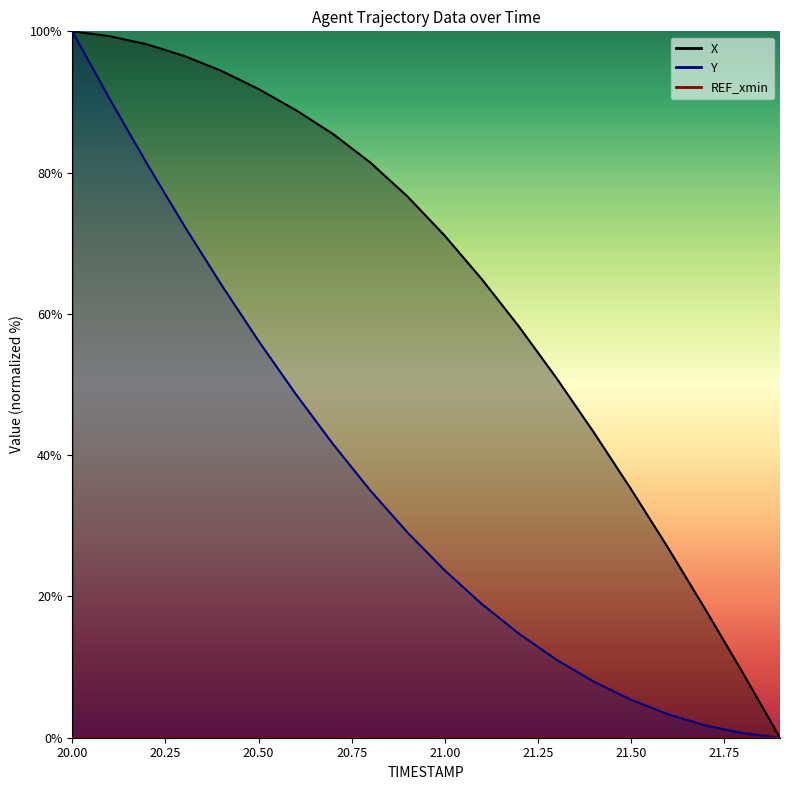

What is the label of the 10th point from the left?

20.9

# # # #

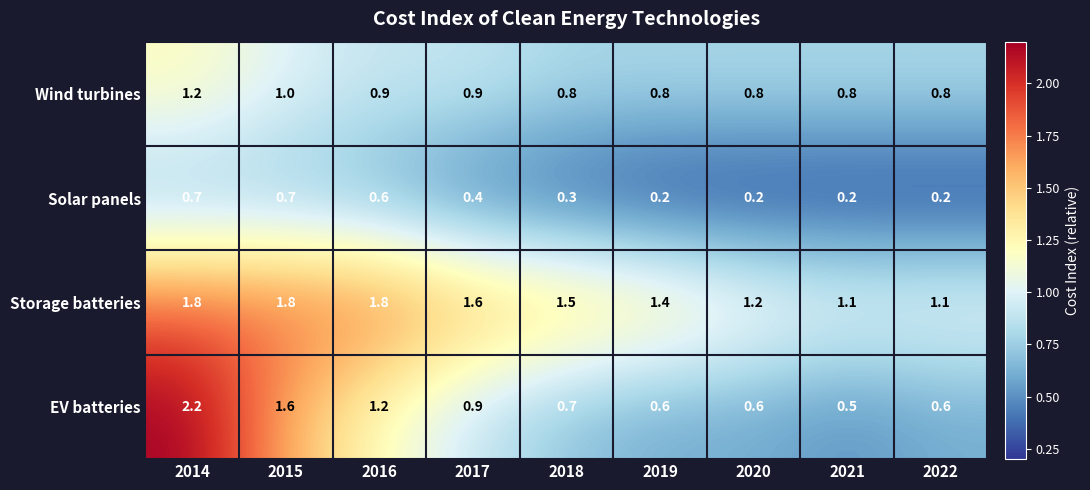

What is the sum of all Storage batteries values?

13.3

# # # #

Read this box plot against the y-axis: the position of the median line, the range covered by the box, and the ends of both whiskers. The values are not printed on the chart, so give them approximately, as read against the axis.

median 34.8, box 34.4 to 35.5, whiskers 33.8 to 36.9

# # # #

→ Task to complete: Return the lines of the records starting at the one that contains "Read this box" and ending at the one that contains "median 34.8, box", both included and copied without any change.

→ Task answer:
Read this box plot against the y-axis: the position of the median line, the range covered by the box, and the ends of both whiskers. The values are not printed on the chart, so give them approximately, as read against the axis.

median 34.8, box 34.4 to 35.5, whiskers 33.8 to 36.9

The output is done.